Los patrimonios autónomos son normalmente transparentes para efectos fiscales, en la medida en que no son contribuyentes del impuesto sobre la renta. Los efectos recaen en los beneficiarios, que pueden tener distintas condiciones fiscales. Así, típicamente los pagos a favor de patrimonios autónomos no están sometidos a retención en la fuente, aunque la doctrina reciente de la Dian formula una tesis contraria.

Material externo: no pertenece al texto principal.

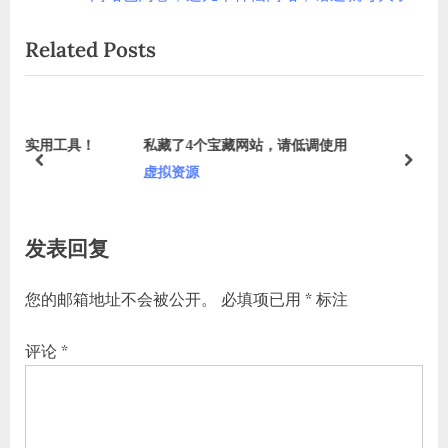
章
e
e
Related Posts
导
v
x
i
t
航
o
P
u
o
具！
私藏了4个宝藏网站，请低调使用
s
s
prev
next
虚拟资源
P
t
o
:
发表回复
s
t
您的邮箱地址不会被公开。
必填项已用
*
标注
:
评论
*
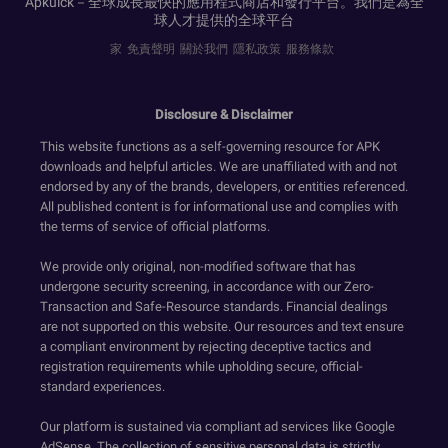
Apkuick－全球成長最快的應用程式商店和發行平台。我們是為全
球人才提供的全球平台
家
免責聲明
關於我們
隱私政策
服務條款
Disclosure & Disclaimer
This website functions as a self-governing resource for APK
downloads and helpful articles. We are unaffiliated with and not
endorsed by any of the brands, developers, or entities referenced.
All published content is for informational use and complies with
the terms of service of official platforms.
We provide only original, non-modified software that has
undergone security screening, in accordance with our Zero-
Transaction and Safe-Resource standards. Financial dealings
are not supported on this website. Our resources and text ensure
a compliant environment by rejecting deceptive tactics and
registration requirements while upholding secure, official-
standard experiences.
Our platform is sustained via compliant ad services like Google
AdSense. The collection of sensitive personal data is strictly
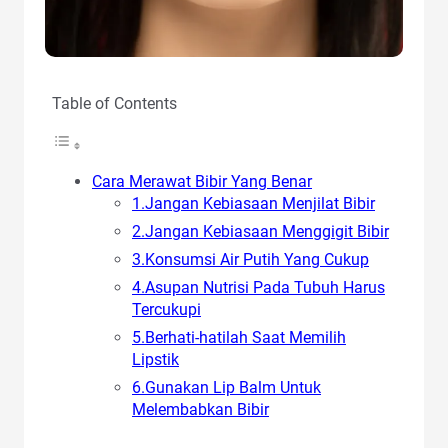
Table of Contents
Cara Merawat Bibir Yang Benar
1.Jangan Kebiasaan Menjilat Bibir
2.Jangan Kebiasaan Menggigit Bibir
3.Konsumsi Air Putih Yang Cukup
4.Asupan Nutrisi Pada Tubuh Harus
Tercukupi
5.Berhati-hatilah Saat Memilih
Lipstik
6.Gunakan Lip Balm Untuk
Melembabkan Bibir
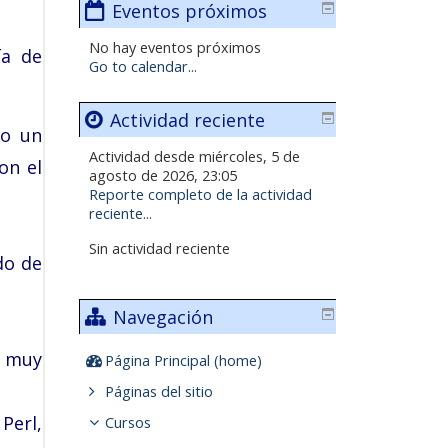
Eventos próximos
No hay eventos próximos
ía de
Go to calendar...
Actividad reciente
do un
Actividad desde miércoles, 5 de
on el
agosto de 2026, 23:05
Reporte completo de la actividad
reciente...
Sin actividad reciente
do de
Navegación
s muy
Página Principal (home)
Páginas del sitio
Perl,
Cursos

¿Cuál es la naturaleza fiscal de patrimonios autónomos?
Para efectos fiscales, los patrimonios autónomos son vehículos de origen contractual que no dan lugar al surgimiento de una persona jurídica. Con base en lo anterior, se ha entendido que los patrimonios autónomos no son contribuyentes del impuesto sobre la renta, y se ha formulado un principio de transparencia fiscal en virtud del cual los ingresos, costos y gastos originados a través de patrimonios autónomos deben ser reportados y gravados en cabeza de los fideicomitentes o beneficiarios. La idea es que, para efectos fiscales, los ingresos, costos y gastos se reconocen en cabeza del fideicomitente o de los beneficiarios, según sea el caso, como si estos hubieran realizado las actividades directamente.

¿Los pagos que reciben están sometidos a retención en la fuente?
La retención en la fuente es un mecanismo anticipado de recaudo de impuestos. Presupone, entonces, que exista un impuesto a pagar a cargo de quien recibe el pago sometido a retención. En ese orden de ideas, no se practican retenciones cuando el receptor del pago no sea contribuyente de impuestos, o cuando el pago constituya una renta exenta para quien lo recibe.
Hay que distinguir dos posibles escenarios: Si es posible saber quiénes son los beneficiarios del patrimonio autónomo, el patrimonio no será un contribuyente del impuesto sobre la renta. Sin embargo, si existe alguna circunstancia que imposibilita la identificación de los beneficiarios, el patrimonio autónomo se asimilará a una sociedad anónima, en cuyo caso será contribuyente del impuesto sobre la renta. En este segundo caso, no cabe duda de que los pagos que reciba el patrimonio autónomo deberán estar sometidos a retención, si la ley así lo dispone. En el primer caso, por el contrario, no hay lugar a retención. Además de ser una conclusión lógica, se fundamenta en la regla contenida en el artículo 1.2.4.1. del Decreto 1625 de 2016, según la cual no hay retención en la fuente cuando un pago se realice a personas no contribuyentes o exentas del impuesto de renta.

¿Qué dice la doctrina reciente de la Dian?
El pasado 4 de diciembre, la Dian emitió el Concepto No. 033228, en el que concluye que los ingresos que perciba un patrimonio autónomo están sujetos a retención en la fuente. Al parecer, la hipótesis de la Dian es que no hay ninguna norma ni principio que exceptúe de retención.

Extraña que en la doctrina de la Dian (reciente, por demás) confluyan, por una parte, el reconocimiento de que los patrimonios autónomos no son contribuyentes y, por otra, la tesis de que los pagos a favor de patrimonios autónomos -no contribuyentes- están sometidos a retención. Y extraña, además, que la Dian haya ignorado el artículo 1.2.4.1. del Decreto 1625.
Si el Concepto No. 033228 se refiere a un tipo específico de patrimonio que, por algún motivo, sí es contribuyente del impuesto sobre la renta, es importante que la Dian lo aclare. Pero si cometió un error al ignorar la regla del artículo 1.2.4.1., es importante que se revoque el concepto, al menos en parte, pues contraría una norma que goza de plena presunción de legalidad.